Posted by Richard Willett - Memes and headline comments by David Icke Posted on 31 March 2024

ESG Frustration And Backlash In The Banking Sector Continues

By Tyler Durden

“Facts that don’t align with ill-informed prejudice are often infuriating. That doesn’t make them wrong. Someone needs to tell the truth about what it’s going to take to get to a net-zero future,” Emily Mir, a spokeswoman for Exxon, said earlier this month.

And that’s exactly what Judson Berkey at UBS has done, the focus of a new Bloomberg report. Berkey let loose on a recent conference call with regulators about how unrealistic climate goals were for banks trying to integrate them into their respective economies.

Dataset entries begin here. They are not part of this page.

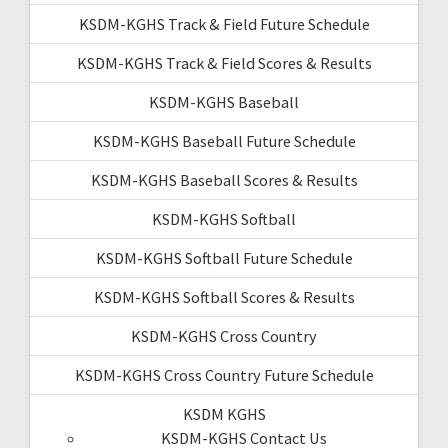
KSDM-KGHS Track & Field Future Schedule
KSDM-KGHS Track & Field Scores & Results
KSDM-KGHS Baseball
KSDM-KGHS Baseball Future Schedule
KSDM-KGHS Baseball Scores & Results
KSDM-KGHS Softball
KSDM-KGHS Softball Future Schedule
KSDM-KGHS Softball Scores & Results
KSDM-KGHS Cross Country
KSDM-KGHS Cross Country Future Schedule
KSDM KGHS
KSDM-KGHS Contact Us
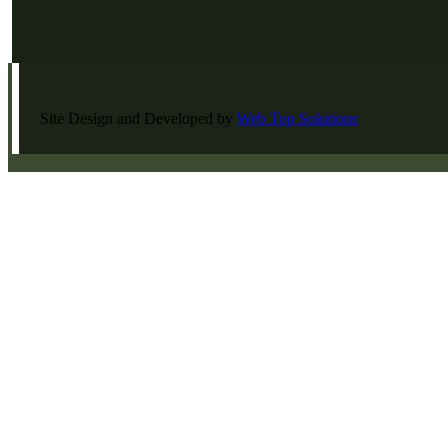
Site Design and Developed by
Web Top Solutions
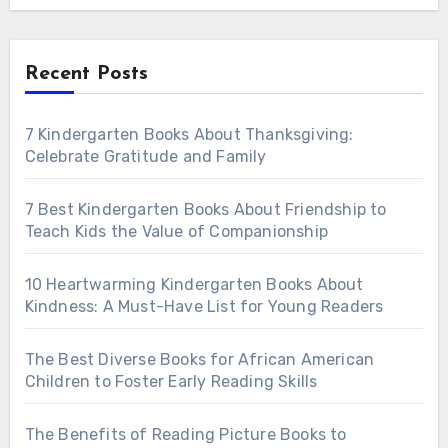
Recent Posts
7 Kindergarten Books About Thanksgiving:
Celebrate Gratitude and Family
7 Best Kindergarten Books About Friendship to
Teach Kids the Value of Companionship
10 Heartwarming Kindergarten Books About
Kindness: A Must-Have List for Young Readers
The Best Diverse Books for African American
Children to Foster Early Reading Skills
The Benefits of Reading Picture Books to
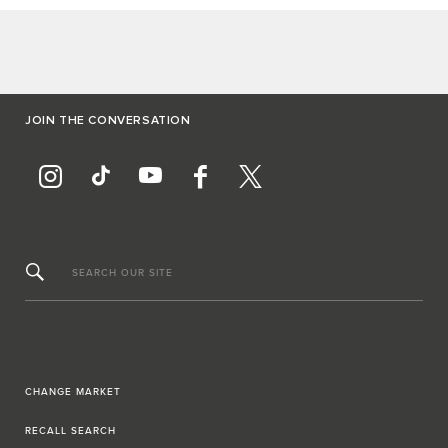
JOIN THE CONVERSATION
SEARCH OUR SITE
CHANGE MARKET
RECALL SEARCH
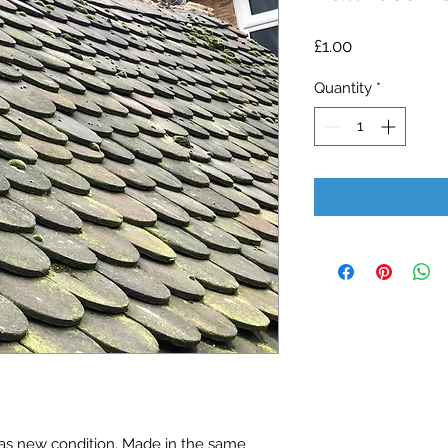
Price
£1.00
Quantity
*
 as new condition. Made in the same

The report covering Berkey’s outburst simply concluded that the “world’s biggest banks can’t live up to the green regulatory ideal unless they start dumping huge numbers of clients worldwide at a reckless pace and also roil economies in large swathes of the globe that primarily rely on dirty fuels.”

Berkey was on a “check-in” call where regulators query market participants about regulations, the report says, when he expressed his frustration, interjecting: “Banks are living and lending on planet earth, not planet NGFS [Network for Greening the Financial System]”.

The outburst is a microcosm of “cracks” emerging in the banking sector after being draped with regulations about sustainability, the report says. Bridgewater Associates founder Ray Dalio famously said last year about ESG: “You have to make it profitable.”

Its indicative of new-world climate regulation going head to head with old world capitalism, the report says.

Adair Turner, chair of the Energy Transitions Commission in Britain said: Climate change is “an economic externality, and you can’t expect a free market to deal with it voluntarily.”

Banks reevaluating their net zero commitments are facing challenges as they confront the practical implications of these pledges, which include limitations on operating in coal-reliant regions like South Africa, Poland, and Indonesia. These commitments also complicate relationships with clients across various sectors, from commodities firms to companies with less obvious carbon impacts.